**Dataset entries:**

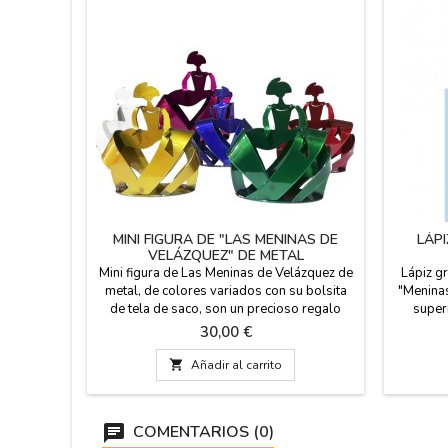
MINI FIGURA DE "LAS MENINAS DE
LÁP
VELÁZQUEZ" DE METAL
Mini figura de Las Meninas de Velázquez de
Lápiz g
metal, de colores variados con su bolsita
"Meninas
de tela de saco, son un precioso regalo
super
para eventos, cumpleaños y coleccionistas
colores
Precio
30,00 €
de Meninas. Están hechas de forma artesana
EL PREC
en metal, lacado al horno. Hecho en España.

Añadir al carrito
Medida: 9 cm. de alto x 8 cm. de largo x 2,7
cm. de ancho.
COMENTARIOS (0)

**PROBLEM:**
For the string "colores", return every line of the data where it appears.

**SOLUTION TO THIS PROBLEM:**
metal, de colores variados con su bolsita
colores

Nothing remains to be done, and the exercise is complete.